El teléfono sonó casi inmediatamente. Era Padovani, que le llamaba desde Roma, excusándose por no haber podido averiguar nada nuevo acerca de Santomauro. Había llamado a varias personas, tanto en Roma como en Venecia, pero todas estaban fuera, de vacaciones, y sólo había podido dejar una serie de mensajes en contestadores, rogando a sus amigos que le llamasen, pero sin explicar por qué deseaba hablar con ellos. Brunetti le dio las gracias y le pidió que le llamara si descubría algo nuevo.
Después de colgar, Brunetti revolvió entre los papeles que tenía encima de la mesa hasta encontrar el que buscaba: el informe de la autopsia de Mascari, y volvió a leerlo atentamente. En la página cuatro estaba lo que le interesaba. «Pequeños arañazos y cortes en las piernas, sin efusión de sangre. Arañazos producidos sin duda por las afiladas hojas de la…» Aquí el forense, alardeando de sus conocimientos de botánica, daba el nombre latino de la hierba entre la que se hallaba escondido el cadáver de Mascari.
Los muertos no sangran; no hay presión que haga brotar la sangre. Éste era uno de los principios de medicina forense que había aprendido Brunetti. Si los arañazos habían sido causados por la -repitió en voz alta las sonoras sílabas del nombre latino-, no habrían sangrado, porque Mascari estaba muerto cuando su cuerpo fue arañado por esas hojas. Pero los cortes tampoco hubieran sangrado, si le habían afeitado las piernas después de muerto.

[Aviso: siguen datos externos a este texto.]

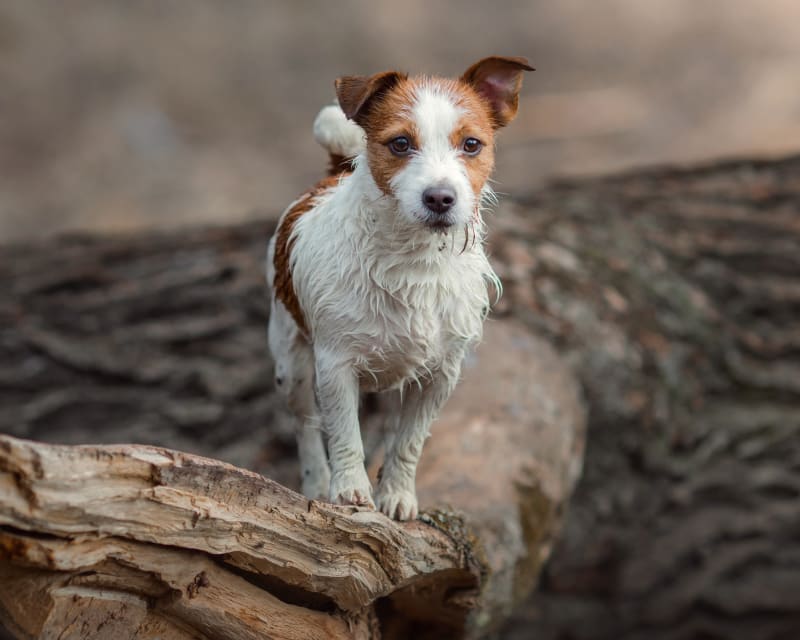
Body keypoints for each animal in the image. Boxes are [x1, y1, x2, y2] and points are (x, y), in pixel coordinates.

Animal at [266, 56, 536, 520]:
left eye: (471, 145)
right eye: (399, 144)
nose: (440, 198)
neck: (414, 262)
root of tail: (332, 174)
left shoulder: (440, 375)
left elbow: (409, 442)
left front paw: (396, 495)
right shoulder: (336, 366)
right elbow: (344, 434)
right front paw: (350, 490)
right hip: (292, 365)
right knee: (306, 426)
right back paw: (317, 482)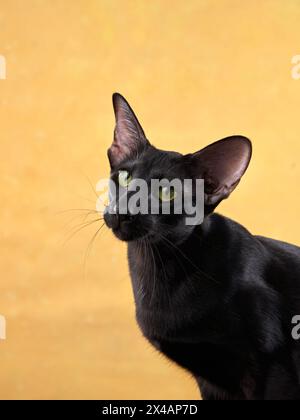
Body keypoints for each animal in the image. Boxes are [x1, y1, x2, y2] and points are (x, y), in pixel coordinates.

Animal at [103, 92, 300, 400]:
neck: (157, 266)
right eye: (125, 177)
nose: (124, 211)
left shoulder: (275, 368)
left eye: (167, 192)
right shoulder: (212, 381)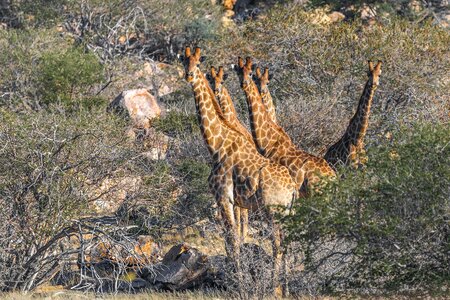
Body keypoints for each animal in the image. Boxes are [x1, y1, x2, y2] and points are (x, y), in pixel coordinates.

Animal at [236, 56, 334, 195]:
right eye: (239, 73)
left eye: (250, 73)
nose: (243, 84)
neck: (267, 142)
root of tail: (333, 177)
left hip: (314, 191)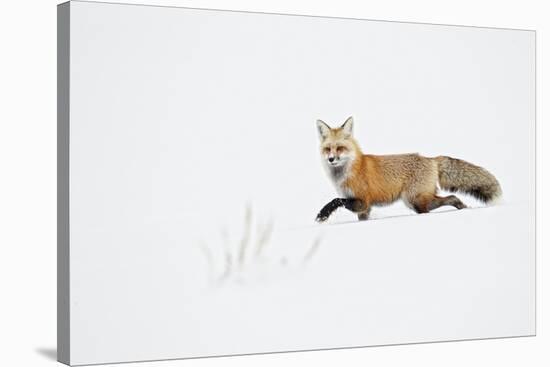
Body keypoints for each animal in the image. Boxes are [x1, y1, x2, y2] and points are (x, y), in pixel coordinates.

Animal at [316, 117, 502, 221]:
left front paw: (322, 215)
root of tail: (431, 159)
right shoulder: (364, 209)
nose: (331, 159)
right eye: (328, 149)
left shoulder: (362, 201)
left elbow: (336, 200)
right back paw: (463, 208)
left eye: (340, 148)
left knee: (444, 201)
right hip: (417, 200)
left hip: (414, 201)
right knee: (452, 197)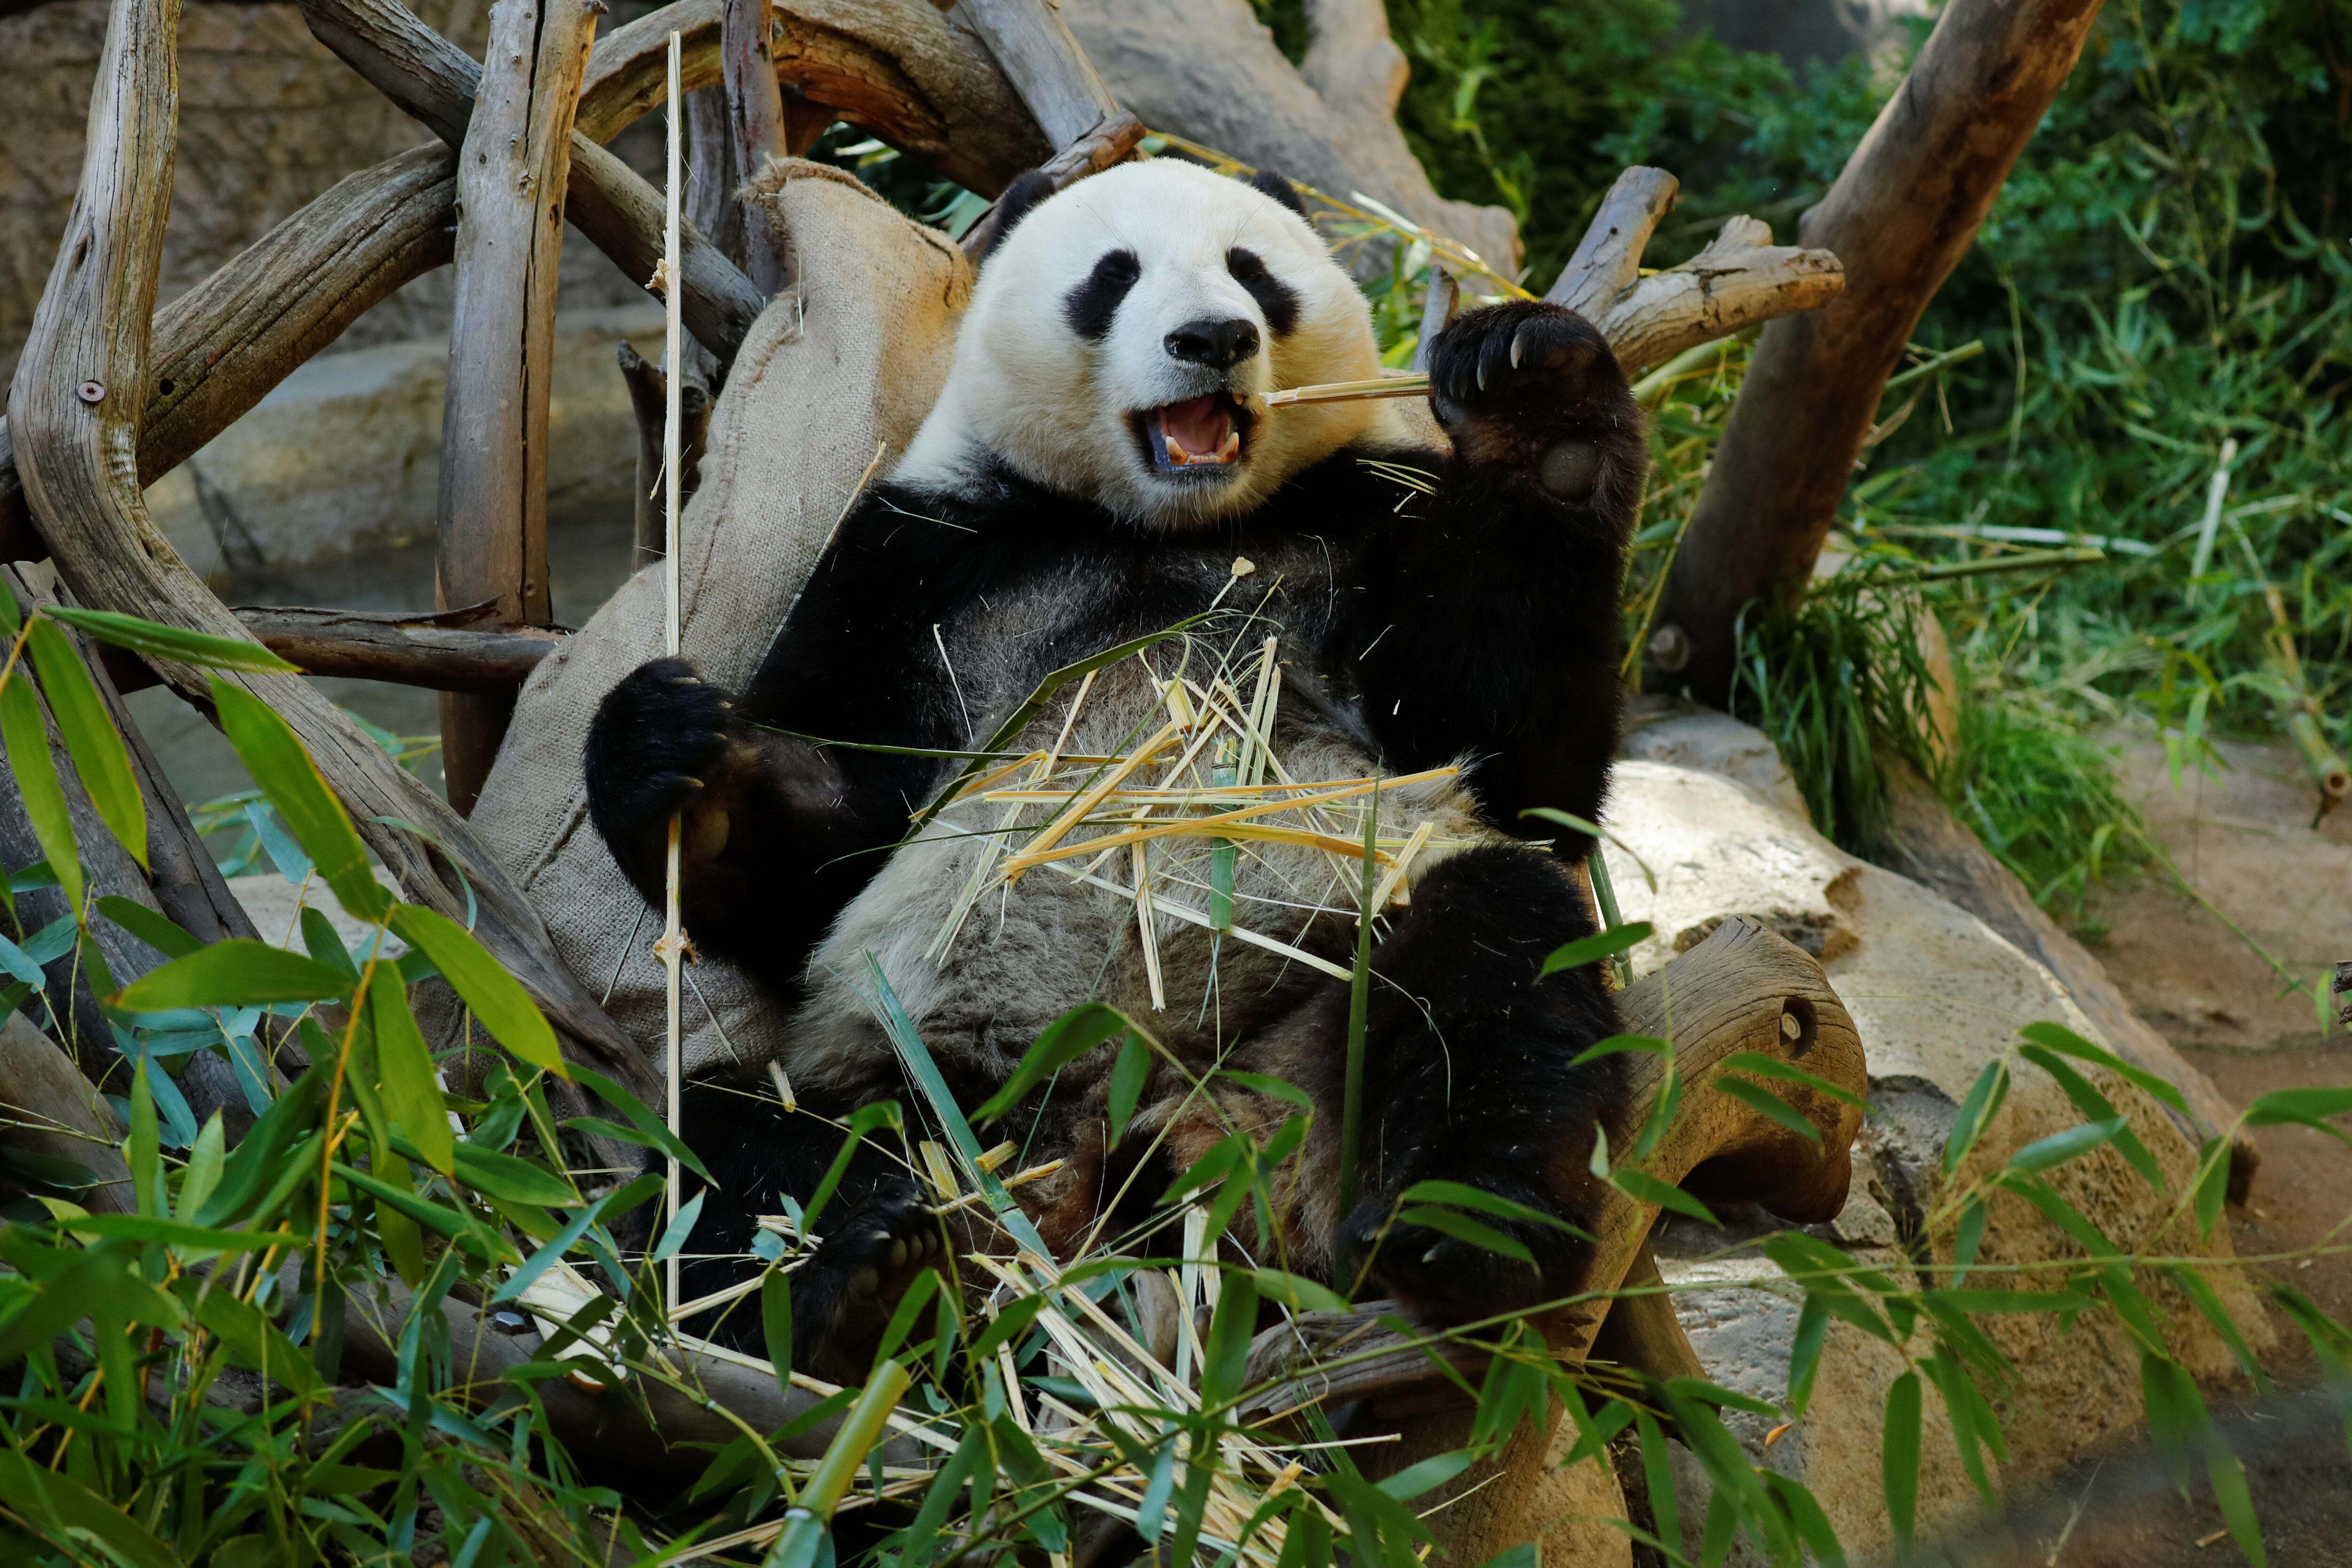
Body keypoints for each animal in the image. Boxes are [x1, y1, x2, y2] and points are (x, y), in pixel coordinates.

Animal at [584, 157, 1647, 1379]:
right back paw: (853, 1288)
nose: (1213, 338)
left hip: (1308, 1010)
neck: (1162, 527)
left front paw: (1540, 410)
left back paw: (1459, 1240)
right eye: (1112, 276)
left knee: (1495, 957)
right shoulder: (913, 559)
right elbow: (822, 859)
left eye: (1252, 270)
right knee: (722, 1142)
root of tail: (1109, 1145)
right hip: (900, 1072)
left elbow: (1512, 763)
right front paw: (680, 762)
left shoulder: (1365, 515)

Brunetti nunca se había afeitado nada más que la cara, pero durante muchos años había visto a Paola pasarse la maquinilla por las pantorrillas, los tobillos y las rodillas, y había perdido la cuenta de las veces que la había oído renegar en voz baja en el cuarto de baño y visto salir con un trocito de papel higiénico pegado a la piel. Paola se había afeitado las piernas periódicamente desde que él la conocía, y aún se cortaba. No parecía probable que Mascari se hubiera afeitado las piernas sin que su esposa lo notara, aunque no la llamara por teléfono cuando estaba de viaje.